* **Task details**
Set down the source text of each of the entries below, reproducing every line verbatim.

* **Dataset**

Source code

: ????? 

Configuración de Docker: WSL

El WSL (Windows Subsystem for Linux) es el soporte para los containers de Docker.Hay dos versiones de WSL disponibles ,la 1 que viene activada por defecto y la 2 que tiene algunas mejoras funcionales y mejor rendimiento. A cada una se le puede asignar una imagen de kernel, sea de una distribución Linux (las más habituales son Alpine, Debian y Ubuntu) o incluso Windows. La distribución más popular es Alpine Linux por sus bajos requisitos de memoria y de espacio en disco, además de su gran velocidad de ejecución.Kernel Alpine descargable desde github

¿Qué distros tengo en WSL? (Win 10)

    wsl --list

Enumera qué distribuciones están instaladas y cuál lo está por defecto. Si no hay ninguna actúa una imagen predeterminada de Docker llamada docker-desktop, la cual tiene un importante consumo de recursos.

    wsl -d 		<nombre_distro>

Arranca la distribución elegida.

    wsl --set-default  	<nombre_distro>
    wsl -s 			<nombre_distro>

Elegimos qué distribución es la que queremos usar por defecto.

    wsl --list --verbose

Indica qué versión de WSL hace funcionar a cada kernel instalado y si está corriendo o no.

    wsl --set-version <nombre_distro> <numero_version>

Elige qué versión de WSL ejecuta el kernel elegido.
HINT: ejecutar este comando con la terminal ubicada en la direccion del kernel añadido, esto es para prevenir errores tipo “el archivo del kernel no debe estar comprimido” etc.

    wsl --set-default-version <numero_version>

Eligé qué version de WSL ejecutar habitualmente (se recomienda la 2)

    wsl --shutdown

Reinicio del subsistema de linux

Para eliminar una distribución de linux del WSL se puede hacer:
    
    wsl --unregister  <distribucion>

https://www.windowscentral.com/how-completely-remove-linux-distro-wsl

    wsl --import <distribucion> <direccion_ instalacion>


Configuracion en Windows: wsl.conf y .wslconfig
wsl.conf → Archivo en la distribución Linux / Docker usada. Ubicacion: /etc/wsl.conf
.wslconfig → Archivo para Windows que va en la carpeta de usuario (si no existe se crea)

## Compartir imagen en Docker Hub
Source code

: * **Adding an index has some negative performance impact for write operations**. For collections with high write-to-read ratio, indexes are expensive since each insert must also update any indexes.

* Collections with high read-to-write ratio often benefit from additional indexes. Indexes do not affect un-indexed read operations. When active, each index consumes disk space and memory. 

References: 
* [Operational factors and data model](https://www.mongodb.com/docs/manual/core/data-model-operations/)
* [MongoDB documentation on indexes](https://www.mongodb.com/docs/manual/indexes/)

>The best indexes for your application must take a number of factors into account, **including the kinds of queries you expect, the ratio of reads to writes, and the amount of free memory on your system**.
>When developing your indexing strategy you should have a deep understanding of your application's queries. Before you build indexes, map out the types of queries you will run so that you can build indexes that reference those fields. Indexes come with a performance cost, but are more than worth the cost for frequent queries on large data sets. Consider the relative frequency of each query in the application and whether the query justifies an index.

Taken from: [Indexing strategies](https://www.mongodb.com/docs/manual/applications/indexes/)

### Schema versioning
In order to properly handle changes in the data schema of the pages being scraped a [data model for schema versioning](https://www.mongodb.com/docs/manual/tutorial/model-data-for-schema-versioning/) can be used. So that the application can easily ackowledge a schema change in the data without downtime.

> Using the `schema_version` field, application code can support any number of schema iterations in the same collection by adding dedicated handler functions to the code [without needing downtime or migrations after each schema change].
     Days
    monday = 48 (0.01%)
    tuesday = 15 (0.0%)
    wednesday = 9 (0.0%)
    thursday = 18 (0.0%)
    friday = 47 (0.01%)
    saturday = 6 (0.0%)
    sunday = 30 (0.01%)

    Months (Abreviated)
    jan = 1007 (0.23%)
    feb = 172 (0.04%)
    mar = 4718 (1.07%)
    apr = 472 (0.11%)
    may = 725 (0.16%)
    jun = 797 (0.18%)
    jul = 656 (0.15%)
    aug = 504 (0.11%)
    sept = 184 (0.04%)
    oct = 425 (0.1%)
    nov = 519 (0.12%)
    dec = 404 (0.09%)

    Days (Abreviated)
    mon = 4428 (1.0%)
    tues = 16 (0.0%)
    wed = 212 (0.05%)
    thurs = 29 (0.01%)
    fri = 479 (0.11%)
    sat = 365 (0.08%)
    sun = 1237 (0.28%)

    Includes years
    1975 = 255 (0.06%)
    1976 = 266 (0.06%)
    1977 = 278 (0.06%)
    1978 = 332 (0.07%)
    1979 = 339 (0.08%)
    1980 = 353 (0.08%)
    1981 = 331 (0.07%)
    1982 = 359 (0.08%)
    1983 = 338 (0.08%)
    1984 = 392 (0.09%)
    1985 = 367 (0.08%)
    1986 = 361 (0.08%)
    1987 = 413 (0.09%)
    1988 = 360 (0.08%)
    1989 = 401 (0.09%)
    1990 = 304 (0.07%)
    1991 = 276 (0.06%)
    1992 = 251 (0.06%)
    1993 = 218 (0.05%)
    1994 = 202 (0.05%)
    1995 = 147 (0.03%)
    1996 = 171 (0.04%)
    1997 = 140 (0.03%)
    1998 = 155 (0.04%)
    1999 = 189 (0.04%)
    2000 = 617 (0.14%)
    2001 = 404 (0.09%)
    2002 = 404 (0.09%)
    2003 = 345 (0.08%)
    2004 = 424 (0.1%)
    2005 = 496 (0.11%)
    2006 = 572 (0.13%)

* **Solution**
Source code

: ????? 

Configuración de Docker: WSL

El WSL (Windows Subsystem for Linux) es el soporte para los containers de Docker.Hay dos versiones de WSL disponibles ,la 1 que viene activada por defecto y la 2 que tiene algunas mejoras funcionales y mejor rendimiento. A cada una se le puede asignar una imagen de kernel, sea de una distribución Linux (las más habituales son Alpine, Debian y Ubuntu) o incluso Windows. La distribución más popular es Alpine Linux por sus bajos requisitos de memoria y de espacio en disco, además de su gran velocidad de ejecución.Kernel Alpine descargable desde github

¿Qué distros tengo en WSL? (Win 10)

    wsl --list

Enumera qué distribuciones están instaladas y cuál lo está por defecto. Si no hay ninguna actúa una imagen predeterminada de Docker llamada docker-desktop, la cual tiene un importante consumo de recursos.

    wsl -d 		<nombre_distro>

Arranca la distribución elegida.

    wsl --set-default  	<nombre_distro>
    wsl -s 			<nombre_distro>

Elegimos qué distribución es la que queremos usar por defecto.

    wsl --list --verbose

Indica qué versión de WSL hace funcionar a cada kernel instalado y si está corriendo o no.

    wsl --set-version <nombre_distro> <numero_version>

Elige qué versión de WSL ejecuta el kernel elegido.
HINT: ejecutar este comando con la terminal ubicada en la direccion del kernel añadido, esto es para prevenir errores tipo “el archivo del kernel no debe estar comprimido” etc.

    wsl --set-default-version <numero_version>

Eligé qué version de WSL ejecutar habitualmente (se recomienda la 2)

    wsl --shutdown

Reinicio del subsistema de linux

Para eliminar una distribución de linux del WSL se puede hacer:
    
    wsl --unregister  <distribucion>

https://www.windowscentral.com/how-completely-remove-linux-distro-wsl

    wsl --import <distribucion> <direccion_ instalacion>


Configuracion en Windows: wsl.conf y .wslconfig
wsl.conf → Archivo en la distribución Linux / Docker usada. Ubicacion: /etc/wsl.conf
.wslconfig → Archivo para Windows que va en la carpeta de usuario (si no existe se crea)

## Compartir imagen en Docker Hub
Source code

: * **Adding an index has some negative performance impact for write operations**. For collections with high write-to-read ratio, indexes are expensive since each insert must also update any indexes.

* Collections with high read-to-write ratio often benefit from additional indexes. Indexes do not affect un-indexed read operations. When active, each index consumes disk space and memory. 

References: 
* [Operational factors and data model](https://www.mongodb.com/docs/manual/core/data-model-operations/)
* [MongoDB documentation on indexes](https://www.mongodb.com/docs/manual/indexes/)

>The best indexes for your application must take a number of factors into account, **including the kinds of queries you expect, the ratio of reads to writes, and the amount of free memory on your system**.
>When developing your indexing strategy you should have a deep understanding of your application's queries. Before you build indexes, map out the types of queries you will run so that you can build indexes that reference those fields. Indexes come with a performance cost, but are more than worth the cost for frequent queries on large data sets. Consider the relative frequency of each query in the application and whether the query justifies an index.

Taken from: [Indexing strategies](https://www.mongodb.com/docs/manual/applications/indexes/)

### Schema versioning
In order to properly handle changes in the data schema of the pages being scraped a [data model for schema versioning](https://www.mongodb.com/docs/manual/tutorial/model-data-for-schema-versioning/) can be used. So that the application can easily ackowledge a schema change in the data without downtime.

> Using the `schema_version` field, application code can support any number of schema iterations in the same collection by adding dedicated handler functions to the code [without needing downtime or migrations after each schema change].
     Days
    monday = 48 (0.01%)
    tuesday = 15 (0.0%)
    wednesday = 9 (0.0%)
    thursday = 18 (0.0%)
    friday = 47 (0.01%)
    saturday = 6 (0.0%)
    sunday = 30 (0.01%)

    Months (Abreviated)
    jan = 1007 (0.23%)
    feb = 172 (0.04%)
    mar = 4718 (1.07%)
    apr = 472 (0.11%)
    may = 725 (0.16%)
    jun = 797 (0.18%)
    jul = 656 (0.15%)
    aug = 504 (0.11%)
    sept = 184 (0.04%)
    oct = 425 (0.1%)
    nov = 519 (0.12%)
    dec = 404 (0.09%)

    Days (Abreviated)
    mon = 4428 (1.0%)
    tues = 16 (0.0%)
    wed = 212 (0.05%)
    thurs = 29 (0.01%)
    fri = 479 (0.11%)
    sat = 365 (0.08%)
    sun = 1237 (0.28%)

    Includes years
    1975 = 255 (0.06%)
    1976 = 266 (0.06%)
    1977 = 278 (0.06%)
    1978 = 332 (0.07%)
    1979 = 339 (0.08%)
    1980 = 353 (0.08%)
    1981 = 331 (0.07%)
    1982 = 359 (0.08%)
    1983 = 338 (0.08%)
    1984 = 392 (0.09%)
    1985 = 367 (0.08%)
    1986 = 361 (0.08%)
    1987 = 413 (0.09%)
    1988 = 360 (0.08%)
    1989 = 401 (0.09%)
    1990 = 304 (0.07%)
    1991 = 276 (0.06%)
    1992 = 251 (0.06%)
    1993 = 218 (0.05%)
    1994 = 202 (0.05%)
    1995 = 147 (0.03%)
    1996 = 171 (0.04%)
    1997 = 140 (0.03%)
    1998 = 155 (0.04%)
    1999 = 189 (0.04%)
    2000 = 617 (0.14%)
    2001 = 404 (0.09%)
    2002 = 404 (0.09%)
    2003 = 345 (0.08%)
    2004 = 424 (0.1%)
    2005 = 496 (0.11%)
    2006 = 572 (0.13%)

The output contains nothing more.